**Questions on the material**
1/ According to the passage on ZnO thin films, which two processes combine in the degenerate electronic conduction of these films?
2/ Write the next part of the passage on electrical conduction in ZnO thin films, continuing from its final sentence.

**Quoted passage**
■ ■ ■ ■

The resistivity value of 0.95 × 10−1 Ωcm (polycrystalline thin films obtained at T s = 300 °C), is about one order higher than the resistivity of films obtained by other methods, including high-frequency sputtering oxide target. Semiconductor behavior has films grown only at low temperatures. The presence of metal conductivity in films and blue shift of the optical bandgap indicate the presence of relatively high carrier concentration. This can be caused by annealing and the effective concomitant decrease of the oxygen defects in ZnO. As-grown and annealed films show different scattering mechanisms. There are some types of oxygen defects in these films, such as oxygen defects, oxygen vacancies (V O), and interstitial oxygen atoms (O i). Annealing in oxygen atmosphere allows the reduction of a number of point defects. Metal conductivity determines the behavior of carrier scattering in severely defective degenerate semiconductors, while the semiconductor character defines the activation processes. In general, the degenerate of electronic conduction in ZnO thin films is a combination of both processes: scattering of carriers and their activation. Thus, structural properties of thin films of ZnO can be determined from the temperature dependence of electrical resistance as shown in Fig. 3. In this case, the value of the carrier concentration n 0 is supposed to be dependent weakly on temperature and it caused by intrinsic defects such as oxygen vacancies and interstitial zinc. In these films, the mobility depends initially on the temperature, increases to a maximum, and then decreases with increasing temperature [14].

■ ■ ■ ■

**Exercise data**
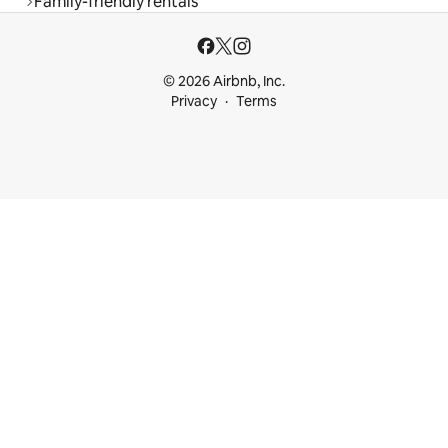
Family-friendly rentals
© 2026 Airbnb, Inc.
Privacy
Terms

■ ■ ■ ■

**Answers for this exercise**
1/ Scattering of carriers and their activation.

2/
In the presence of various scattering mechanisms that control the mobility of electrons in ZnO polycrystalline thin films, mostly limited mobilities are scattering grain (grain) μ g , scattering lattice μ l , and (at low temperatures) ionized impurity scattering μ ii . Thus, the total mobility is given by

$$ \frac{1}{\mu}=\frac{1}{\mu_l}+\frac{1}{\mu_g}+\frac{1}{\mu_{ii}} $$
(1)

At higher temperatures, which are used in these studies, a significant contribution to the mobility makes the lattice scattering, as can be expected. It is determined by the expression:

$$ {\mu}_1={\left(\frac{\pi}{3}\right)}^{1/3}\cdot \frac{e{ h}^3{C}_l}{{\left({m}^{*}\right)}^2{E}_d{}^2 k{}_B T}\cdot \frac{1}{n^{1/3}} $$
(2)

Here, h is Planck’s constant, k is Boltzmann’s constant, m* is the effective mass of electron, T is absolute temperature, E d is deformation potential constant, C l is the elasticity modulus of system, and n is the concentration of electrons. Thus, the equation can be written in a short form \( {\mu}_1=\frac{B}{T}\cdot \frac{1}{n^{1/3}} \) (B is some constant) that determines the mobility grid proportional to the reciprocal temperature. The experimental curves show linear fit conductivity of T −1, and it confirms the superiority of lattice scattering in the range of high temperatures of 300 to 400 K. In addition, the slope changing of straight line is consistent with polycrystalline films grown at higher temperatures. Another scattering temperature mechanism mode operates at room temperature (300 K), which limits the electron mobility due to grain boundaries scattering (GBS). It is assumed that this is due to the column growth form at high substrate temperatures and increasing role of grain boundaries in the film annealing in an oxygen atmosphere.

The correlation between the structural characteristics, properties, and photovoltaic electric transport properties of films were evaluated by measuring of photoresponse of films, especially under UV irradiation.

The photoconductivity response was performed with the illuminated light of 365 nm. The curves of photoconductivity response of a ZnO films grown at temperature T s = 20–400 °C is shown in Fig. 4a. The photocurrent for thin films with T s = 300 °C rises within 3 min and falls to 50% of its maximum value within 6 min.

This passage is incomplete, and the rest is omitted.